Mimo, że bocianki odbyły już swoje pierwsze loty to w dalszym ciągu potrzebują wsparcia rodziców. Są dokarmiane przez Ramzesa i Kleopatrę. Z niecierpliwością wypatrują posiłku!
Jaki jestem już duży! Podpatrzyliśmy, jak jeden z młodych bocianków gimnastykował swoje skrzydła. Ukazał się na widok imponujący. Skrzydła bocianiego dziecka nie różnią się już wielkością od skrzydeł rodziców. Niedługo będą unosiły w przestworzach te wyglądające jeszcze nieporadnie maluchy!
Długie nogi bociana. Widzimy jak nasze bocianiątka nieporadnie poruszają się po gnieździe. Wydaje się, że długie nogi które są później wielkim atutem bociana teraz najwyraźniej stanowią wielką przeszkodę.

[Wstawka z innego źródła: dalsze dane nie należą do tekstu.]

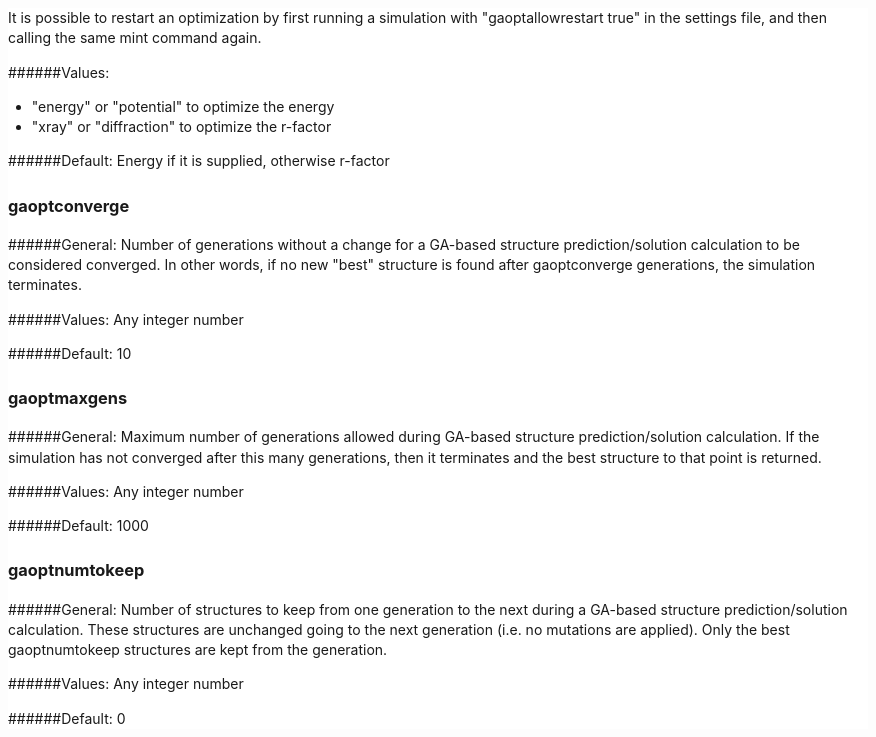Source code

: It is possible to restart an optimization by first running a simulation with 
	"gaoptallowrestart true" in the settings file, and then calling the same
    mint command again.

######Values:
- "energy" or "potential" to optimize the energy
- "xray" or "diffraction" to optimize the r-factor

######Default: 
Energy if it is supplied, otherwise r-factor



### gaoptconverge

######General: 
Number of generations without a change for a GA-based structure
    prediction/solution calculation to be considered converged. In other words,
    if no new "best" structure is found after gaoptconverge generations, the
    simulation terminates.

######Values: 
Any integer number

######Default: 
10



### gaoptmaxgens

######General: 
Maximum number of generations allowed during GA-based structure
    prediction/solution calculation. If the simulation has not converged after
    this many generations, then it terminates and the best structure to that
    point is returned.

######Values: 
Any integer number

######Default: 
1000



### gaoptnumtokeep

######General: 
Number of structures to keep from one generation to the next during
    a GA-based structure prediction/solution calculation. These structures are
    unchanged going to the next generation (i.e. no mutations are applied).
    Only the best gaoptnumtokeep structures are kept from the generation.

######Values: 
Any integer number

######Default: 
0
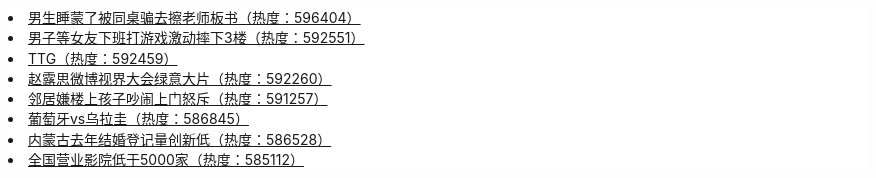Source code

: <li>
<a href="https://s.weibo.com/weibo?q=%23%E7%94%B7%E7%94%9F%E7%9D%A1%E8%92%99%E4%BA%86%E8%A2%AB%E5%90%8C%E6%A1%8C%E9%AA%97%E5%8E%BB%E6%93%A6%E8%80%81%E5%B8%88%E6%9D%BF%E4%B9%A6%23" target="weibo">
男生睡蒙了被同桌骗去擦老师板书（热度：596404）
</a>
</li>

<li>
<a href="https://s.weibo.com/weibo?q=%23%E7%94%B7%E5%AD%90%E7%AD%89%E5%A5%B3%E5%8F%8B%E4%B8%8B%E7%8F%AD%E6%89%93%E6%B8%B8%E6%88%8F%E6%BF%80%E5%8A%A8%E6%91%94%E4%B8%8B3%E6%A5%BC%23" target="weibo">
男子等女友下班打游戏激动摔下3楼（热度：592551）
</a>
</li>

<li>
<a href="https://s.weibo.com/weibo?q=%23TTG%23" target="weibo">
TTG（热度：592459）
</a>
</li>

<li>
<a href="https://s.weibo.com/weibo?q=%23%E8%B5%B5%E9%9C%B2%E6%80%9D%E5%BE%AE%E5%8D%9A%E8%A7%86%E7%95%8C%E5%A4%A7%E4%BC%9A%E7%BB%BF%E6%84%8F%E5%A4%A7%E7%89%87%23" target="weibo">
赵露思微博视界大会绿意大片（热度：592260）
</a>
</li>

<li>
<a href="https://s.weibo.com/weibo?q=%23%E9%82%BB%E5%B1%85%E5%AB%8C%E6%A5%BC%E4%B8%8A%E5%AD%A9%E5%AD%90%E5%90%B5%E9%97%B9%E4%B8%8A%E9%97%A8%E6%80%92%E6%96%A5%23" target="weibo">
邻居嫌楼上孩子吵闹上门怒斥（热度：591257）
</a>
</li>

<li>
<a href="https://s.weibo.com/weibo?q=%23%E8%91%A1%E8%90%84%E7%89%99vs%E4%B9%8C%E6%8B%89%E5%9C%AD%23" target="weibo">
葡萄牙vs乌拉圭（热度：586845）
</a>
</li>

<li>
<a href="https://s.weibo.com/weibo?q=%23%E5%86%85%E8%92%99%E5%8F%A4%E5%8E%BB%E5%B9%B4%E7%BB%93%E5%A9%9A%E7%99%BB%E8%AE%B0%E9%87%8F%E5%88%9B%E6%96%B0%E4%BD%8E%23" target="weibo">
内蒙古去年结婚登记量创新低（热度：586528）
</a>
</li>

<li>
<a href="https://s.weibo.com/weibo?q=%23%E5%85%A8%E5%9B%BD%E8%90%A5%E4%B8%9A%E5%BD%B1%E9%99%A2%E4%BD%8E%E4%BA%8E5000%E5%AE%B6%23" target="weibo">
全国营业影院低于5000家（热度：585112）
</a>
</li>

Gumka recepturka na szyi bocianiątka! Zauważyliśmy na kamerze, że jeden z pisklaków ma na szyi zieloną gumkę recepturkę. Zapewne rodzic przyniósł ją do gniazda myśląc, że jest dżdżownicą. Dlatego tak ważne jest, by zachować czystość i nie śmiecić! Bardzo dziękujemy za pomoc i interwencję z Zakładu Energetycznego. Gumka została zdjęta z malucha i już jest bezpieczny! Bardzo się cieszymy.